[Data items]
◆ ◆ ◆ ◆ ◆

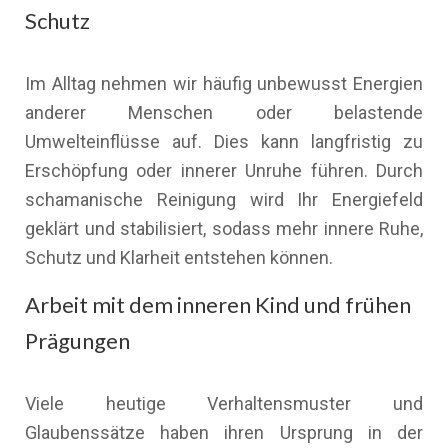
Schutz
Im Alltag nehmen wir häufig unbewusst Energien
anderer Menschen oder belastende
Umwelteinflüsse auf. Dies kann langfristig zu
Erschöpfung oder innerer Unruhe führen. Durch
schamanische Reinigung wird Ihr Energiefeld
geklärt und stabilisiert, sodass mehr innere Ruhe,
Schutz und Klarheit entstehen können.
Arbeit mit dem inneren Kind und frühen
Prägungen
Viele heutige Verhaltensmuster und
Glaubenssätze haben ihren Ursprung in der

◆ ◆ ◆ ◆ ◆

TASK DIRECTIONS: Render the text lines from all the entries above as a Markdown table with the columns "Row" and "Line", numbering each row and skipping blank lines. Leave the pictures out of the table.

ANSWER BOX:
| Row | Line |
|---|---|
| 1 | Schutz |
| 2 | Im Alltag nehmen wir häufig unbewusst Energien |
| 3 | anderer Menschen oder belastende |
| 4 | Umwelteinflüsse auf. Dies kann langfristig zu |
| 5 | Erschöpfung oder innerer Unruhe führen. Durch |
| 6 | schamanische Reinigung wird Ihr Energiefeld |
| 7 | geklärt und stabilisiert, sodass mehr innere Ruhe, |
| 8 | Schutz und Klarheit entstehen können. |
| 9 | Arbeit mit dem inneren Kind und frühen |
| 10 | Prägungen |
| 11 | Viele heutige Verhaltensmuster und |
| 12 | Glaubenssätze haben ihren Ursprung in der |